* _YOUR GOAL_
Produce an exact copy of the lines from the line containing "del apretado calendario que" through the last line of the entries below, and only those lines.

Transcribed page contents
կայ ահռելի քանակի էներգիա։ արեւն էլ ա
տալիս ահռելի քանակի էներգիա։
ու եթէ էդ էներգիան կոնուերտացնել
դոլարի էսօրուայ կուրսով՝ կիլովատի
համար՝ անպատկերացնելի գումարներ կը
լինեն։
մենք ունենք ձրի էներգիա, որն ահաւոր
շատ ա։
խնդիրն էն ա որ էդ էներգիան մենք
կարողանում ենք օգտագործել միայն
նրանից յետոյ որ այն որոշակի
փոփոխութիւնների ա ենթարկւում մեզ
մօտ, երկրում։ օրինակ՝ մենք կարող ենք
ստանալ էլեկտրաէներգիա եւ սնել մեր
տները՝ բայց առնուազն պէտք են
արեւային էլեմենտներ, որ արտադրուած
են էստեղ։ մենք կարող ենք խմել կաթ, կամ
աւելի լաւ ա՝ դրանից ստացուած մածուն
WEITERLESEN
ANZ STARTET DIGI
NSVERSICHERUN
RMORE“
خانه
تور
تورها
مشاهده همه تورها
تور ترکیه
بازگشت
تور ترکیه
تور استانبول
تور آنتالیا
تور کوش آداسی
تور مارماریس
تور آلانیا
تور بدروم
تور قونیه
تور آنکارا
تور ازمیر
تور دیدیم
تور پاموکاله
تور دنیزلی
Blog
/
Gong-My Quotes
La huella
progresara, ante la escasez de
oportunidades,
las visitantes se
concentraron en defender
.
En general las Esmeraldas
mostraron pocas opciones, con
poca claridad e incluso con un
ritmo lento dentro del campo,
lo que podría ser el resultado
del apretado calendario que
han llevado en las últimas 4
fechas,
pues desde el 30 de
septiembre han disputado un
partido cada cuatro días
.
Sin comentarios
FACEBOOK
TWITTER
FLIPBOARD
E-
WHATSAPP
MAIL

* _TASK ANSWER_
del apretado calendario que
han llevado en las últimas 4
fechas,
pues desde el 30 de
septiembre han disputado un
partido cada cuatro días
.
Sin comentarios
FACEBOOK
TWITTER
FLIPBOARD
E-
WHATSAPP
MAIL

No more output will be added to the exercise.